### Document passage
··········

Open codeworrior opened 4 years ago
I just checked the bundle size for es-shims/Promise.allSettled
and it's 31.5 kB (es6-promise
is 6.2 kB). I'm not sure if it will weight less if reimplemented here, but the bundle size of es-shims/Promise.allSettled
was definitely the reason I didn't use it in my project
Wow thats pretty large.
The reason why es-shims/Promise.allSettled
has such a huge bundle size is that they're bundling a lot of dependencies.
Here is a polyfill in 218 bytes.
Would love to see this in es6-promise, which is my favorite promise polyfill :heart:
This project is named es6-promise, and es6 doesn't have all-settled, or other new features.
If there is enough demand, we can create a different polyfil. But it is unclear if adding it here, given the name, makes sense.
Thoughts?
I don't think much people rely on the fact that ES2015 doesn't contain allSettled
. I personally expect from a polyfill a "full support" (whatever this could mean). But overall can't judge if the name is a deciding factor in this situation. A different polyfill definitely wouldn't hurt, but it could be a split effort for almost same thing.
I guess changing this project name isn't an option?

··········

### Problem description
Write the next part of the discussion about adding Promise.allSettled to es6-promise, starting right after its last comment. The items that follow have no connection to the discussion above.

### Dataset content
··········

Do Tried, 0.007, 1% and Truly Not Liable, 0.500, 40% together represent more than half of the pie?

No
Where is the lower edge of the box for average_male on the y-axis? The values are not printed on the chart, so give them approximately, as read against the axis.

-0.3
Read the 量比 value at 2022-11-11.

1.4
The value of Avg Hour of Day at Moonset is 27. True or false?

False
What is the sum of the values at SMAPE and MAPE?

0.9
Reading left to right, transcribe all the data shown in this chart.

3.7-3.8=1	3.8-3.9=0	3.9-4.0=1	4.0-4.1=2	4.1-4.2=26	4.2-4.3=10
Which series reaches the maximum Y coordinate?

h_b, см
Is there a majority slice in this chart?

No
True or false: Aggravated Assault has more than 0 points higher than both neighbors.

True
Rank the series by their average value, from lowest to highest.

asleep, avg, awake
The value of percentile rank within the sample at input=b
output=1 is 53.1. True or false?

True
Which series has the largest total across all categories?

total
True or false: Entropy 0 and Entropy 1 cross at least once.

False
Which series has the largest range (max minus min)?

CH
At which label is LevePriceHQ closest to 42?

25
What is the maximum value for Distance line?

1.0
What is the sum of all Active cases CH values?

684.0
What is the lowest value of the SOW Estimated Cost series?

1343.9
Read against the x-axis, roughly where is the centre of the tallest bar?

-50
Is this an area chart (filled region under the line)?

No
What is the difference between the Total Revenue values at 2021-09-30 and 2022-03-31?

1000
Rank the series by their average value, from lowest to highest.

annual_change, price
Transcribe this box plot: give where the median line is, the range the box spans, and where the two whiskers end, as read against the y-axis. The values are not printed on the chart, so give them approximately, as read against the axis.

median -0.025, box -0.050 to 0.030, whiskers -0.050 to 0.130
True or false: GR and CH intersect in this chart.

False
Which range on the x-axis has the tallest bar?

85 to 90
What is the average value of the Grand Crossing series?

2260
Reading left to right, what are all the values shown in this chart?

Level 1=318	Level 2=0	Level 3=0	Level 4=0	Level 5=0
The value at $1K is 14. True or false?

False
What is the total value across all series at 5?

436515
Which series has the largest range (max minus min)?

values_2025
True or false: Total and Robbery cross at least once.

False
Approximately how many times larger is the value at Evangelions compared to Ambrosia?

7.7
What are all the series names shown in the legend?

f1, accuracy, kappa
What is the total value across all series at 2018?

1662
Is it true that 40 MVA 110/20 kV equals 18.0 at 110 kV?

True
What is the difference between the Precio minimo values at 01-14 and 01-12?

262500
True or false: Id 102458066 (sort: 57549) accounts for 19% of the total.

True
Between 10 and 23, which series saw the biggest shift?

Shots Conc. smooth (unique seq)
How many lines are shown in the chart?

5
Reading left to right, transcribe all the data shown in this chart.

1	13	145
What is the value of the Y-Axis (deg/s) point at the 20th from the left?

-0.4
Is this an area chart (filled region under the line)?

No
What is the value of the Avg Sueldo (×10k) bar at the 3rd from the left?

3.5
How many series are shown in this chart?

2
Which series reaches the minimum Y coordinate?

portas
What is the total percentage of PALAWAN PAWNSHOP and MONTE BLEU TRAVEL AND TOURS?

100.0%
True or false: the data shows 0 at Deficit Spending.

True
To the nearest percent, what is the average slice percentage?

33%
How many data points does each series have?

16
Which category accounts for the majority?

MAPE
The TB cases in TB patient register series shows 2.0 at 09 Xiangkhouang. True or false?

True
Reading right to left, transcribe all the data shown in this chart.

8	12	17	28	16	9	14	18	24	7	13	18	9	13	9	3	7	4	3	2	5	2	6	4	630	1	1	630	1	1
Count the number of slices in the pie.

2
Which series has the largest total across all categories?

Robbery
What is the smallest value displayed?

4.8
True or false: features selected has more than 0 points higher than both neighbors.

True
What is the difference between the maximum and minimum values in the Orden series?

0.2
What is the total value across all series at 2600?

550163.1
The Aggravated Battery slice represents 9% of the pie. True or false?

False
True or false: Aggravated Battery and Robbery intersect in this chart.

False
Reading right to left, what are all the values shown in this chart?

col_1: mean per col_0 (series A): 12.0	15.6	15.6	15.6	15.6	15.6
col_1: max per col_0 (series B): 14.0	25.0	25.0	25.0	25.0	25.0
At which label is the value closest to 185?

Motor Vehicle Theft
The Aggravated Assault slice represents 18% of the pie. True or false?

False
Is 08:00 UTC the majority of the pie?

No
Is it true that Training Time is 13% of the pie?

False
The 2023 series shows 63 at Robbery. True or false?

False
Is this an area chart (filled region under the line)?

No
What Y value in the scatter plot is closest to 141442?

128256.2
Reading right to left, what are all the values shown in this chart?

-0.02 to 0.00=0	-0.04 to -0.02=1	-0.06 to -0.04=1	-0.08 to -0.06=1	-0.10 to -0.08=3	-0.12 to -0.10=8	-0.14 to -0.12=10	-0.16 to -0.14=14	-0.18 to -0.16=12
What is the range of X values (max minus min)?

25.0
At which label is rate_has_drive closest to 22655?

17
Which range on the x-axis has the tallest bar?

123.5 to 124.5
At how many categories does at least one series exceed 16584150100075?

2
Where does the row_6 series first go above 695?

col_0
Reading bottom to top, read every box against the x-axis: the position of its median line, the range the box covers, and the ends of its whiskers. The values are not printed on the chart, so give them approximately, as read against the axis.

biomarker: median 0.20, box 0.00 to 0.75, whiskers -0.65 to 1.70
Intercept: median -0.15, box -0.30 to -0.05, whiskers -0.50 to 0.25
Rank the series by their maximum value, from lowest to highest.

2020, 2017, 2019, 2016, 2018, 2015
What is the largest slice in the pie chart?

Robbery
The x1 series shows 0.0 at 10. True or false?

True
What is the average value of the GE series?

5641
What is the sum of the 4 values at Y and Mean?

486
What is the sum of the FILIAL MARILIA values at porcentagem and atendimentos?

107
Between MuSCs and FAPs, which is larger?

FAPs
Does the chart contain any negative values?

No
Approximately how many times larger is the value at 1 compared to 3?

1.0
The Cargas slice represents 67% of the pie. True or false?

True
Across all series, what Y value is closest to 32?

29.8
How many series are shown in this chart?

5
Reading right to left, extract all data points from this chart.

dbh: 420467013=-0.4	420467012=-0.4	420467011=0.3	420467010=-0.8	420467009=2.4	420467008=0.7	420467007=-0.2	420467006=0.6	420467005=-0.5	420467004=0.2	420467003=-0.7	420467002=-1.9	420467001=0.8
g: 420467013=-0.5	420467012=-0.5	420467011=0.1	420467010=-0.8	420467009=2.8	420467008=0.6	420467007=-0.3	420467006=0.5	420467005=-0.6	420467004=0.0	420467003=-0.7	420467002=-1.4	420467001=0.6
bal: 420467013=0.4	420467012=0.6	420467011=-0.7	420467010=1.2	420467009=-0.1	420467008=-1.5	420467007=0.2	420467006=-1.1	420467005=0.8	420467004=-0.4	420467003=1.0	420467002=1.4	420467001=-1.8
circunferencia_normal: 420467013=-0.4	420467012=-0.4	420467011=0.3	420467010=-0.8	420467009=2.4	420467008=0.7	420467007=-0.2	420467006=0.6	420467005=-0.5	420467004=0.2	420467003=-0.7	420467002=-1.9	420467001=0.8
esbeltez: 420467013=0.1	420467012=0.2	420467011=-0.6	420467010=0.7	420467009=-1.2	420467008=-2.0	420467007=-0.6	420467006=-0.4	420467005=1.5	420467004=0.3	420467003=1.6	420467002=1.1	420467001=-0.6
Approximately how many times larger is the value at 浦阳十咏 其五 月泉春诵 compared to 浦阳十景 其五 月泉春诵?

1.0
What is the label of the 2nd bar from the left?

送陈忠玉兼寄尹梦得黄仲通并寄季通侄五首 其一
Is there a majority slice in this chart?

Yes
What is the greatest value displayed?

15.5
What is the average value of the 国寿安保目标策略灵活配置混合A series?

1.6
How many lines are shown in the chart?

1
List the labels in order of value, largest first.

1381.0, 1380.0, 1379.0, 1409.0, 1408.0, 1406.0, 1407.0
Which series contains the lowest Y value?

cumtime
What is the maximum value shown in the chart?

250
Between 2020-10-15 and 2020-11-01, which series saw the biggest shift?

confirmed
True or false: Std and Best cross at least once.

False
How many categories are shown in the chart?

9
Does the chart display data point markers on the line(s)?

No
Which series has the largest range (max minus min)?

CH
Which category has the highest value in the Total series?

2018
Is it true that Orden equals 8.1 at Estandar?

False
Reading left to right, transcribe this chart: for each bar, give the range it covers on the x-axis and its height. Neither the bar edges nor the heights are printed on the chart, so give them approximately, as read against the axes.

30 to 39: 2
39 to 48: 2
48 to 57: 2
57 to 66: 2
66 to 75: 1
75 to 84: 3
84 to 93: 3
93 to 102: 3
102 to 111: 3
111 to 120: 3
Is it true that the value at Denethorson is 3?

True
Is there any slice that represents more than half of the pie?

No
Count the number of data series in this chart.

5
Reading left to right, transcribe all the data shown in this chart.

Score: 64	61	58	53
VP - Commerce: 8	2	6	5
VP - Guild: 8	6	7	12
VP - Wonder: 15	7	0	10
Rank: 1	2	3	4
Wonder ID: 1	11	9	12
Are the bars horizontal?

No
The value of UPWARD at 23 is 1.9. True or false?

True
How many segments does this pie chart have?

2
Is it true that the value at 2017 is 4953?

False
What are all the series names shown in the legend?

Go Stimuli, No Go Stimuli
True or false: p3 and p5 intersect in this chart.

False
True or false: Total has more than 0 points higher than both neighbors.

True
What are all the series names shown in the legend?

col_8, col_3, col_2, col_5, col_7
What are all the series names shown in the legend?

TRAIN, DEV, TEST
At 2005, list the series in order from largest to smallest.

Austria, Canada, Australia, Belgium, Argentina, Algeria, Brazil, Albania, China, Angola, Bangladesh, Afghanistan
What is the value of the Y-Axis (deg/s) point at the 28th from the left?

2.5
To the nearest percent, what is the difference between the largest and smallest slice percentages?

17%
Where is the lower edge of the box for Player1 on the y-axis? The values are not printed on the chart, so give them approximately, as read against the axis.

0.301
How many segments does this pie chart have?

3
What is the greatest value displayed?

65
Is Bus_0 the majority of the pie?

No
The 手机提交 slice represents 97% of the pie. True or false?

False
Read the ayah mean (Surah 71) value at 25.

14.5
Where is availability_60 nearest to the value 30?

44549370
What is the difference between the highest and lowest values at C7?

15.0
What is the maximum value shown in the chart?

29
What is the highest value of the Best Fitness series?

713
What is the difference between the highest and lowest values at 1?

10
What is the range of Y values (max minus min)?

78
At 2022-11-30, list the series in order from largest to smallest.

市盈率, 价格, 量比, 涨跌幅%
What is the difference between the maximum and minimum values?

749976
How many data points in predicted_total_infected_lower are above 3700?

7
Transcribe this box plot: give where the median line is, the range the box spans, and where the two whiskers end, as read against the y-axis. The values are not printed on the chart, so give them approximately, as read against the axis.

··········

### Output of the exercise
As a long-time user of this package, it never occured to me that it its features could be scoped to ES2015. I guess it's because we've been using "ES6" as an inaccurate alias for "the time when we got new JavaScript features" for so long.
In any case, other packages I use have started to use allSettled
, and they rarely make the destinction between ES levels. They just assume window.Promise
is supported with the current promise features. If this package would remain scoped to ES2015, I could no longer use it as an effective IE11 polyfill.
I implemented this method https://github.com/WormGirl/core-promise
Now that
Promise.allSettled
reached stage 4 of the specification process, would it make sense to add a polyfill for it to this project?Or would you rather recommend to add a separate shim for it, something like es-shims/Promise.allSettled ? IMO that's less convenient, but creating yet another implementation also sounds wrong.